State governments, particularly where agriculture is a major part of the economy, can tap IRA funds to help farmers adopt climate-smart practices. City governments can clear the air through the simple act of planting trees, particularly in disadvantaged communities, which also lowers local temperatures.

Future technology

Tackling climate change requires cutting emissions to zero, then removing them from the atmosphere. We have the tools to get started, but we need more innovation to hit zero. Researchers are studying technologies like hydrogen, advanced nuclear, geothermal, and carbon removal but need policies to turbocharge their market development.

Until the Biden presidency, the U.S. spent more on Halloween celebrations than research and development on technologies to fight climate change. Passing the Infrastructure Investment and Jobs Act, along with the CHIPS and Science Act, will plow billions into climate research and tax credits to develop new technologies. But this is still just a down payment on what’s needed for a stable climate future.

Climate citizens can push the federal government, as well as their state governments, to invest more in these technologies. State governments can increase funding for research universities focused on technological innovations. And corporations can increase their research budgets and adopt cutting-edge technologies as they become available.

Climate citizens can spark change

America’s goal of tackling climate change has three parts: cleaning up our electric grid, scaling new clean technologies so the entire world can afford them, and trailblazing smart design so other countries can follow our lead. Realizing these outcomes would be a grand national project.

Every citizen can spark change by voting, making a phone call, or attending a hearing.
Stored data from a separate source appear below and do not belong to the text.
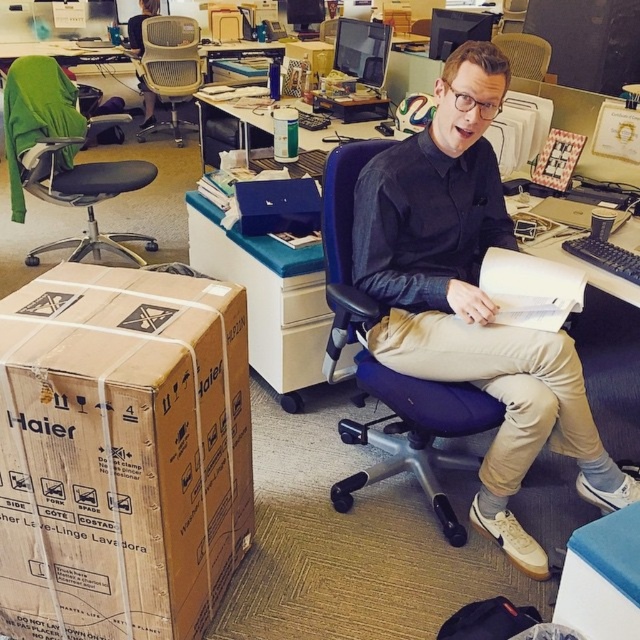
Question: Which object appears closest to the camera in this image?

Choices:
 (A) brown cardboard box at lower left
 (B) metallic mesh chair at upper center
 (C) green fabric swivel chair at upper left

Answer: (A)

Question: Where is brown cardboard box at lower left located in relation to matte black shirt at center in the image?

Choices:
 (A) left
 (B) right

Answer: (A)

Question: Which object is closer to the camera taking this photo?

Choices:
 (A) metallic mesh chair at upper center
 (B) light beige mesh office chair at upper left
 (C) matte black shirt at center

Answer: (C)

Question: Which object is closer to the camera taking this photo?

Choices:
 (A) light beige mesh office chair at upper left
 (B) metallic mesh chair at upper center
 (C) blue fabric office chair at center
 (D) matte black shirt at center

Answer: (D)

Question: Can you confirm if green fabric swivel chair at upper left is bigger than metallic mesh chair at upper center?

Choices:
 (A) no
 (B) yes

Answer: (B)

Question: Can you confirm if matte black shirt at center is positioned to the left of metallic mesh chair at upper center?

Choices:
 (A) yes
 (B) no

Answer: (A)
We must push national, state, and local officials in a focused way that encourages decisions that reduce emissions in those parts of the economy where they’re highest. That’s how we make The Big Fix.

Justin Gillis and Hal Harvey are the authors of “The Big Fix: Seven Practical Steps to Save Our Planet,” published by Simon & Schuster. Mr. Gillis is a former environmental reporter for The New York Times and Mr. Harvey is chief executive of Energy Innovation: Policy & Technology LLC®.